Limitations & Future Work

  • Semi-honest Assumption: The threat model only considers semi-honest participants and does not defend against active malicious adversaries who might tamper with the protocol.
  • Inefficiency on Small Databases: The coarse-to-fine strategy is slower than fine-only on small scales; an adaptive strategy selection mechanism based on database size is needed.
  • Semantic Accuracy Loss: Semantic Top-5 accuracy drops as low as 78% due to SimHash; more refined binarization or learnable hashing could reduce this loss.
  • Two-party Setting: The current protocol is restricted to a single-server, single-user setup and requires extension for multi-server or federated knowledge base scenarios.
  • vs DP-RAG / RemoteRAG / (Yao & Li, 2025): These works rely on differential privacy, which only supports semantic paths and fails at BM25-style exact matches. Pisces is the first to support dual-path retrieval with high accuracy using cryptography.
  • vs Direct application of MPC/labeled PSI: Naive deployment is plagued by database-wide ciphertext cosine calculations and \(N\) repeated PSI calls. Pisces solves these with the oblivious filter and multi-instance PSI.
  • vs Private LLM Inference (HE/MPC/DP): While much work focuses on private generation, retrieval is often neglected.
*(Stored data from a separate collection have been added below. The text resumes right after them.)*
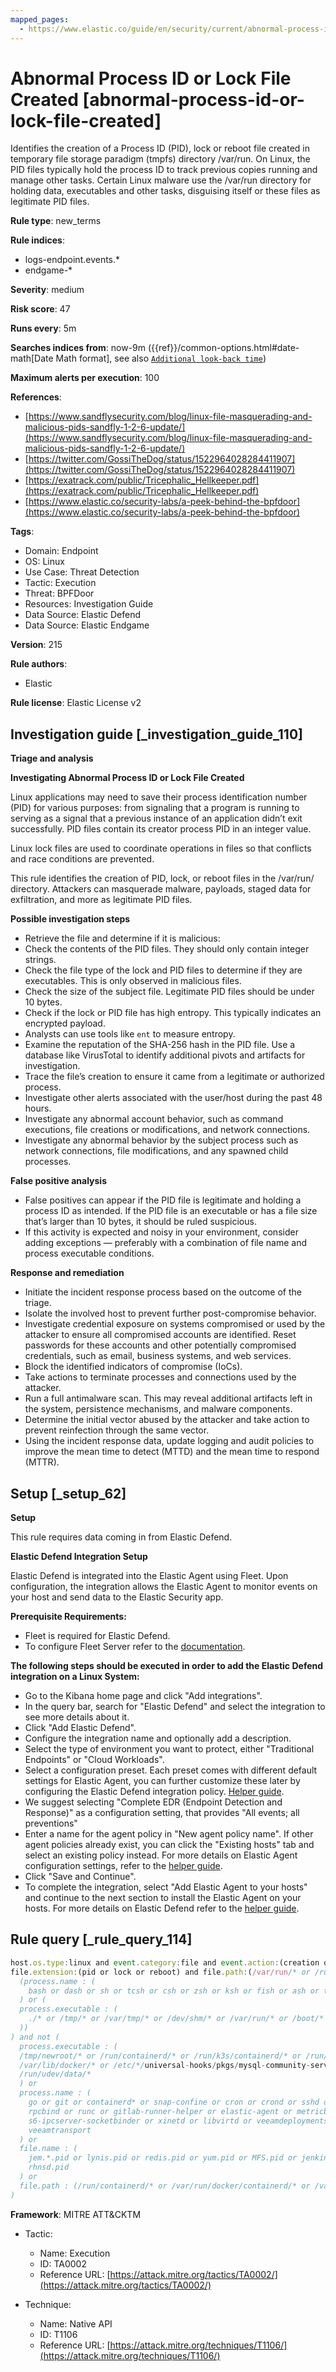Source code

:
 ```yaml
---
mapped_pages:
  - https://www.elastic.co/guide/en/security/current/abnormal-process-id-or-lock-file-created.html
---
```


# Abnormal Process ID or Lock File Created [abnormal-process-id-or-lock-file-created]

Identifies the creation of a Process ID (PID), lock or reboot file created in temporary file storage paradigm (tmpfs) directory /var/run. On Linux, the PID files typically hold the process ID to track previous copies running and manage other tasks. Certain Linux malware use the /var/run directory for holding data, executables and other tasks, disguising itself or these files as legitimate PID files.

**Rule type**: new_terms

**Rule indices**:

* logs-endpoint.events.*
* endgame-*

**Severity**: medium

**Risk score**: 47

**Runs every**: 5m

**Searches indices from**: now-9m ({{ref}}/common-options.html#date-math[Date Math format], see also [`Additional look-back time`](docs-content://solutions/security/detect-and-alert/create-detection-rule.md#rule-schedule))

**Maximum alerts per execution**: 100

**References**:

* [https://www.sandflysecurity.com/blog/linux-file-masquerading-and-malicious-pids-sandfly-1-2-6-update/](https://www.sandflysecurity.com/blog/linux-file-masquerading-and-malicious-pids-sandfly-1-2-6-update/)
* [https://twitter.com/GossiTheDog/status/1522964028284411907](https://twitter.com/GossiTheDog/status/1522964028284411907)
* [https://exatrack.com/public/Tricephalic_Hellkeeper.pdf](https://exatrack.com/public/Tricephalic_Hellkeeper.pdf)
* [https://www.elastic.co/security-labs/a-peek-behind-the-bpfdoor](https://www.elastic.co/security-labs/a-peek-behind-the-bpfdoor)

**Tags**:

* Domain: Endpoint
* OS: Linux
* Use Case: Threat Detection
* Tactic: Execution
* Threat: BPFDoor
* Resources: Investigation Guide
* Data Source: Elastic Defend
* Data Source: Elastic Endgame

**Version**: 215

**Rule authors**:

* Elastic

**Rule license**: Elastic License v2

## Investigation guide [_investigation_guide_110]

**Triage and analysis**

**Investigating Abnormal Process ID or Lock File Created**

Linux applications may need to save their process identification number (PID) for various purposes: from signaling that a program is running to serving as a signal that a previous instance of an application didn’t exit successfully. PID files contain its creator process PID in an integer value.

Linux lock files are used to coordinate operations in files so that conflicts and race conditions are prevented.

This rule identifies the creation of PID, lock, or reboot files in the /var/run/ directory. Attackers can masquerade malware, payloads, staged data for exfiltration, and more as legitimate PID files.

**Possible investigation steps**

* Retrieve the file and determine if it is malicious:
* Check the contents of the PID files. They should only contain integer strings.
* Check the file type of the lock and PID files to determine if they are executables. This is only observed in     malicious files.
* Check the size of the subject file. Legitimate PID files should be under 10 bytes.
* Check if the lock or PID file has high entropy. This typically indicates an encrypted payload.
* Analysts can use tools like `ent` to measure entropy.
* Examine the reputation of the SHA-256 hash in the PID file. Use a database like VirusTotal to identify additional pivots and artifacts for investigation.
* Trace the file’s creation to ensure it came from a legitimate or authorized process.
* Investigate other alerts associated with the user/host during the past 48 hours.
* Investigate any abnormal account behavior, such as command executions, file creations or modifications, and network connections.
* Investigate any abnormal behavior by the subject process such as network connections, file modifications, and any spawned child processes.

**False positive analysis**

* False positives can appear if the PID file is legitimate and holding a process ID as intended. If the PID file is an executable or has a file size that’s larger than 10 bytes, it should be ruled suspicious.
* If this activity is expected and noisy in your environment, consider adding exceptions — preferably with a combination of file name and process executable conditions.

**Response and remediation**

* Initiate the incident response process based on the outcome of the triage.
* Isolate the involved host to prevent further post-compromise behavior.
* Investigate credential exposure on systems compromised or used by the attacker to ensure all compromised accounts are identified. Reset passwords for these accounts and other potentially compromised credentials, such as email, business systems, and web services.
* Block the identified indicators of compromise (IoCs).
* Take actions to terminate processes and connections used by the attacker.
* Run a full antimalware scan. This may reveal additional artifacts left in the system, persistence mechanisms, and malware components.
* Determine the initial vector abused by the attacker and take action to prevent reinfection through the same vector.
* Using the incident response data, update logging and audit policies to improve the mean time to detect (MTTD) and the mean time to respond (MTTR).


## Setup [_setup_62]

**Setup**

This rule requires data coming in from Elastic Defend.

**Elastic Defend Integration Setup**

Elastic Defend is integrated into the Elastic Agent using Fleet. Upon configuration, the integration allows the Elastic Agent to monitor events on your host and send data to the Elastic Security app.

**Prerequisite Requirements:**

* Fleet is required for Elastic Defend.
* To configure Fleet Server refer to the [documentation](docs-content://reference/ingestion-tools/fleet/fleet-server.md).

**The following steps should be executed in order to add the Elastic Defend integration on a Linux System:**

* Go to the Kibana home page and click "Add integrations".
* In the query bar, search for "Elastic Defend" and select the integration to see more details about it.
* Click "Add Elastic Defend".
* Configure the integration name and optionally add a description.
* Select the type of environment you want to protect, either "Traditional Endpoints" or "Cloud Workloads".
* Select a configuration preset. Each preset comes with different default settings for Elastic Agent, you can further customize these later by configuring the Elastic Defend integration policy. [Helper guide](docs-content://solutions/security/configure-elastic-defend/configure-an-integration-policy-for-elastic-defend.md).
* We suggest selecting "Complete EDR (Endpoint Detection and Response)" as a configuration setting, that provides "All events; all preventions"
* Enter a name for the agent policy in "New agent policy name". If other agent policies already exist, you can click the "Existing hosts" tab and select an existing policy instead. For more details on Elastic Agent configuration settings, refer to the [helper guide](docs-content://reference/ingestion-tools/fleet/agent-policy.md).
* Click "Save and Continue".
* To complete the integration, select "Add Elastic Agent to your hosts" and continue to the next section to install the Elastic Agent on your hosts. For more details on Elastic Defend refer to the [helper guide](docs-content://solutions/security/configure-elastic-defend/install-elastic-defend.md).


## Rule query [_rule_query_114]

```js
host.os.type:linux and event.category:file and event.action:(creation or file_create_event) and
file.extension:(pid or lock or reboot) and file.path:(/var/run/* or /run/*) and (
  (process.name : (
    bash or dash or sh or tcsh or csh or zsh or ksh or fish or ash or touch or nano or vim or vi or editor or mv or cp)
  ) or (
  process.executable : (
    ./* or /tmp/* or /var/tmp/* or /dev/shm/* or /var/run/* or /boot/* or /srv/* or /run/*
  ))
) and not (
  process.executable : (
  /tmp/newroot/* or /run/containerd/* or /run/k3s/containerd/* or /run/k0s/container* or /snap/* or /vz/* or
  /var/lib/docker/* or /etc/*/universal-hooks/pkgs/mysql-community-server/* or /var/lib/snapd/* or /etc/rubrik/* or
  /run/udev/data/*
  ) or
  process.name : (
    go or git or containerd* or snap-confine or cron or crond or sshd or unattended-upgrade or vzctl or ifup or
    rpcbind or runc or gitlab-runner-helper or elastic-agent or metricbeat or redis-server or libvirt_leaseshelper or
    s6-ipcserver-socketbinder or xinetd or libvirtd or veeamdeploymentsvc  or dnsmasq or virtlogd or lynis or
    veeamtransport
  ) or
  file.name : (
    jem.*.pid or lynis.pid or redis.pid or yum.pid or MFS.pid or jenkins.pid or nvmupdate.pid or openlitespeed.pid or
    rhnsd.pid
  ) or
  file.path : (/run/containerd/* or /var/run/docker/containerd/* or /var/run/jem*.pid)
)
```

**Framework**: MITRE ATT&CKTM

* Tactic:

    * Name: Execution
    * ID: TA0002
    * Reference URL: [https://attack.mitre.org/tactics/TA0002/](https://attack.mitre.org/tactics/TA0002/)

* Technique:

    * Name: Native API
    * ID: T1106
    * Reference URL: [https://attack.mitre.org/techniques/T1106/](https://attack.mitre.org/techniques/T1106/)



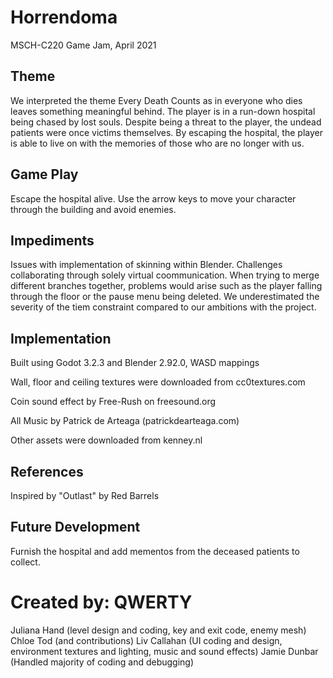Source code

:# Horrendoma
MSCH-C220 Game Jam, April 2021

## Theme
We interpreted the theme Every Death Counts as in everyone who dies leaves something meaningful behind. The player is in a run-down hospital being chased by lost souls. Despite being a threat to the player, the undead patients were once victims themselves. By escaping the hospital, the player is able to live on with the memories of those who are no longer with us.

## Game Play
Escape the hospital alive.
Use the arrow keys to move your character through the building and avoid enemies.

## Impediments
Issues with implementation of skinning within Blender. Challenges collaborating through solely virtual coommunication. When trying to merge different branches together, problems would arise such as the player falling through the floor or the pause menu being deleted. We underestimated the severity of the tiem constraint compared to our ambitions with the project.

## Implementation
Built using Godot 3.2.3 and Blender 2.92.0, WASD mappings

Wall, floor and ceiling textures were downloaded from cc0textures.com

Coin sound effect by Free-Rush on freesound.org

All Music by Patrick de Arteaga (patrickdearteaga.com)

Other assets were downloaded from kenney.nl

## References
Inspired by "Outlast" by Red Barrels

## Future Development
Furnish the hospital and add mementos from the deceased patients to collect.

# Created by: QWERTY
Juliana Hand (level design and coding, key and exit code, enemy mesh)
Chloe Tod (and contributions)
Liv Callahan (UI coding and design, environment textures and lighting, music and sound effects)
Jamie Dunbar (Handled majority of coding and debugging)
Pisces provides the missing retrieval link and remains compatible with existing generation backends.

Rating

  • Novelty: ⭐⭐⭐⭐⭐ First crypto-based dual-path private RAG; two customized protocols provide substantive innovation.
  • Experimental Thoroughness: ⭐⭐⭐⭐ Extensive datasets and efficiency comparisons; lacks multi-user/multi-server or malicious adversary scenarios.
  • Writing Quality: ⭐⭐⭐⭐ Clear protocol descriptions and motivations; cryptographic details are extensive.
  • Value: ⭐⭐⭐⭐⭐ Addresses a critical need in sensitive RAG scenarios; 500x PSI speedup enables real-world feasibility.